With the New York Giants welcoming back their collection of players to 1925 Giants Drive for the start of training camp next week, a lot of attention will be paid towards how the organization’s newest pieces look in their first taste of action with the shoulder pads on.
However, there are just as many storylines to potentially come from the incumbent members of the locker room.
Some of them, including incoming second-year safety Tyler Nubin, had pretty commendable years in 2024 despite another onslaught of injuries and poor performances from the entire team in their forgettable 3-14 season.
Nubin, the Giants’ second-round pick out of Minnesota in the 2024 draft, was forced into filling the abandoned free safety role left by the departure of Xavier McKinney to Green Bay.
McKinney was both a leader and high-volume producer in the Giants' defense for years, making his successor’s new job a hefty one even for one of the best players in college football.
Still, the 24-year-old Nubin stepped up and provided some of the most elite play by any Giants player in the first half of the season before an ankle ailment claimed the final weeks of his NFL debut. As he returns for his second rodeo, Pro Football Network has hope that he’ll pick up right where he left off after 13 games last fall.
The outlet just named Nubin as its choice from the Giants' roster to become a breakout playerahead of the 2025 season's kickoff.
“Nubin’s instincts and tackling ability helped stabilize a defense among the league’s better units for much of the year before fading down the stretch,” the analysis said.
“With the departure of Xavier McKinney, who earned All-Pro honors in Green Bay, the Giants are looking to Nubin to step into a leadership role in his second season.
“Nubin showed flashes of high-level play as a rookie and now has the opportunity to build on that foundation. If he continues to develop, he could become the next cornerstone of the Giants’ defense and a key figure in their secondary for years to come.”
Even before one could start treating him like a leader in the Giants' defensive huddle, Nubin quickly made his presence felt as one of the fastest producers for the team.
He finished second on the Giants’ leaderboard with 98 total tackles and added one forced fumble despite missing four games on the back end of the season.
Not only was he pacing the Giants in tackles during that span, including seven contests with at least eight stops and a stretch of three straight games with 12, he also made slowing down the run as a deep-level option look effortless.
Nubin held the second-highest run defense grade in the Giants' secondary (76.0) and did a solid job at wrapping up opponents with a 10.9% missed tackle rate.
In coverage, Nubin was just as efficient in limiting damage against vertically gifted pass catchers, never allowing more than four receptions for 70 yards and zero touchdowns in all of his starts, which was impressive for a young man who will be tested by quality receivers once again this season.
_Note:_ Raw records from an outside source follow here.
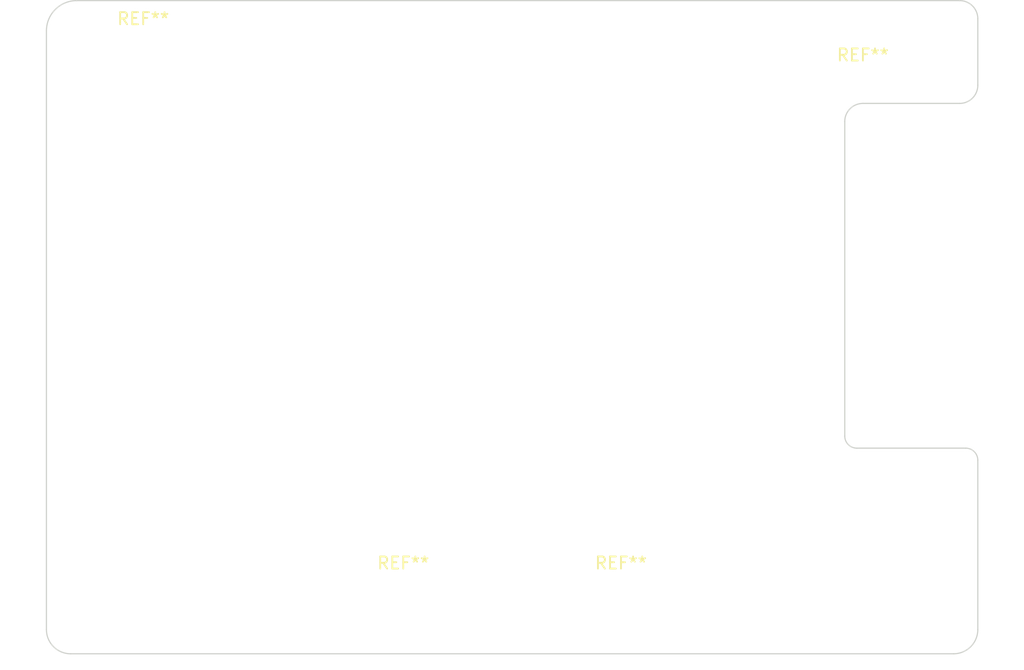
<source format=kicad_pcb>
(kicad_pcb (version 20211014) (generator pcbnew)

  (general
    (thickness 1.6)
  )

  (paper "A4")
  (layers
    (0 "F.Cu" signal)
    (31 "B.Cu" signal)
    (32 "B.Adhes" user "B.Adhesive")
    (33 "F.Adhes" user "F.Adhesive")
    (34 "B.Paste" user)
    (35 "F.Paste" user)
    (36 "B.SilkS" user "B.Silkscreen")
    (37 "F.SilkS" user "F.Silkscreen")
    (38 "B.Mask" user)
    (39 "F.Mask" user)
    (40 "Dwgs.User" user "User.Drawings")
    (41 "Cmts.User" user "User.Comments")
    (42 "Eco1.User" user "User.Eco1")
    (43 "Eco2.User" user "User.Eco2")
    (44 "Edge.Cuts" user)
    (45 "Margin" user)
    (46 "B.CrtYd" user "B.Courtyard")
    (47 "F.CrtYd" user "F.Courtyard")
    (48 "B.Fab" user)
    (49 "F.Fab" user)
    (50 "User.1" user)
    (51 "User.2" user)
    (52 "User.3" user)
    (53 "User.4" user)
    (54 "User.5" user)
    (55 "User.6" user)
    (56 "User.7" user)
    (57 "User.8" user)
    (58 "User.9" user)
  )

  (setup
    (pad_to_mask_clearance 0)
    (pcbplotparams
      (layerselection 0x00010fc_ffffffff)
      (disableapertmacros false)
      (usegerberextensions false)
      (usegerberattributes true)
      (usegerberadvancedattributes true)
      (creategerberjobfile true)
      (svguseinch false)
      (svgprecision 6)
      (excludeedgelayer true)
      (plotframeref false)
      (viasonmask false)
      (mode 1)
      (useauxorigin false)
      (hpglpennumber 1)
      (hpglpenspeed 20)
      (hpglpendiameter 15.000000)
      (dxfpolygonmode true)
      (dxfimperialunits true)
      (dxfusepcbnewfont true)
      (psnegative false)
      (psa4output false)
      (plotreference true)
      (plotvalue true)
      (plotinvisibletext false)
      (sketchpadsonfab false)
      (subtractmaskfromsilk false)
      (outputformat 1)
      (mirror false)
      (drillshape 1)
      (scaleselection 1)
      (outputdirectory "")
    )
  )

  (net 0 "")

  (footprint "MountingHole:MountingHole_3mm" (layer "F.Cu") (at 172.5 60.5))

  (footprint "MountingHole:MountingHole_3mm" (layer "F.Cu") (at 102.5 60.5))

  (footprint "MountingHole:MountingHole_3mm" (layer "F.Cu") (at 146.5 107.5))

  (footprint "MountingHole:MountingHole_3mm" (layer "F.Cu") (at 128.5 107.5))

  (gr_line (start 101.5 57) (end 174.5 57) (layer "Edge.Cuts") (width 0.1) (tstamp 279125b2-fe07-4ad7-be2f-2efb1b9fe965))
  (gr_arc (start 174.5 57) (mid 175.56066 57.43934) (end 176 58.5) (layer "Edge.Cuts") (width 0.1) (tstamp 2aee329c-946d-4f58-8771-edc83f465d3b))
  (gr_line (start 176 109) (end 176 95) (layer "Edge.Cuts") (width 0.1) (tstamp 36b73b55-8cd7-4313-9b6c-f35e57be6c76))
  (gr_arc (start 176 64) (mid 175.56066 65.06066) (end 174.5 65.5) (layer "Edge.Cuts") (width 0.1) (tstamp 3be15fda-cc64-4301-a576-493cc2bd4621))
  (gr_line (start 101 111) (end 174 111) (layer "Edge.Cuts") (width 0.1) (tstamp 497925e5-e587-4ab9-89ab-039657475b45))
  (gr_line (start 166.5 65.5) (end 174.5 65.5) (layer "Edge.Cuts") (width 0.1) (tstamp 4b91f619-3cfc-4763-9c3e-548d51ec178b))
  (gr_arc (start 165 67) (mid 165.43934 65.93934) (end 166.5 65.5) (layer "Edge.Cuts") (width 0.1) (tstamp 618e7782-718b-4713-ada3-48ebc904ba89))
  (gr_arc (start 176 109) (mid 175.414214 110.414214) (end 174 111) (layer "Edge.Cuts") (width 0.1) (tstamp 72030bfc-4cd7-4d08-b248-3b339a6c3c79))
  (gr_line (start 176 58.5) (end 176 64) (layer "Edge.Cuts") (width 0.1) (tstamp 7374e11a-a284-4be7-8e29-1116893dcad4))
  (gr_line (start 175 94) (end 166 94) (layer "Edge.Cuts") (width 0.1) (tstamp 7ea0e1c2-f00c-4a98-8e1c-fdaa51e2f3fe))
  (gr_arc (start 101 111) (mid 99.585786 110.414214) (end 99 109) (layer "Edge.Cuts") (width 0.1) (tstamp 7f538b4e-fb58-4ea5-8695-abbeff0e6f51))
  (gr_arc (start 166 94) (mid 165.292893 93.707107) (end 165 93) (layer "Edge.Cuts") (width 0.1) (tstamp 84ea5315-0250-4908-a9ce-afd75a8cc05d))
  (gr_line (start 165 93) (end 165 67) (layer "Edge.Cuts") (width 0.1) (tstamp 87fef661-78ca-4326-82f1-f7059ab2e73a))
  (gr_arc (start 99 59.5) (mid 99.732233 57.732233) (end 101.5 57) (layer "Edge.Cuts") (width 0.1) (tstamp d72b456d-1e0d-4810-8479-5d885565474f))
  (gr_line (start 99 59.5) (end 99 109) (layer "Edge.Cuts") (width 0.1) (tstamp e27fdfc5-98f2-4305-b4c0-ba47a25ecf06))
  (gr_arc (start 175 94) (mid 175.707107 94.292893) (end 176 95) (layer "Edge.Cuts") (width 0.1) (tstamp fa802429-1747-40f6-a9b9-00cb5096cbde))

)

</source>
In essence, Nubin was one of Joe Schoen’s most recent positive draft picks, who was akin to the glue holding much of the Giants’ defensive success early in the year together.
As his ankle injury and others started to pile up, the Giants saw their coverage metrics drop dramatically, and their ability to wrap up on the ground stumbled to the 22nd worst unit in football.
That makes his return to the gridiron this summer one of the most valuable reunions of all the incumbent players on New York’s roster, and it’ll be interesting to see how much of a role he’ll maintain as Jevon Holland joins the top of the position group.
The veteran in Holland was one of the franchise’s notable free agent acquisitions this offseason, who brings a much more accomplished resume of creating pressure and getting his hands on the football that the Giants had lacked for most of last fall.
He could be asked to handle a lot more of the late down converge snaps when the defense kicks the heat up a notch, which might not put Nubin in as great a position to be an enforcer in the deep field.
On the other hand, we know that Shane Bowen loves to deploy his underneath defenders as a unique response to slowing down the game in the trenches. While Dru Phillips tended to lead in that role in 2024, it wouldn’t be surprising to see Nubin get some reps down there as he sparsely did in his rookie campaign.
Either way, it’s not absurd to characterize Nubin as a potential breakout player across the league, as he was on schedule to become the first safety to lead the Giants in total production since McKinney left the organization two years ago.
As PFN mentioned, his high-level ball instincts and fundamentals make him one of the most undervalued players in the Giants' locker room, as the team seeks its defense to be the calling card for competing with the elite offenses on its schedule. The offense is the bigger question mark, but its complement is expected to create problems in the passing game that was once a launch pad.
If those things stay on par in 2025, Nubin will have a shot to surpass his introductory stats and officially earn that leadership patch on his chest that is reserved for the biggest producers on the field.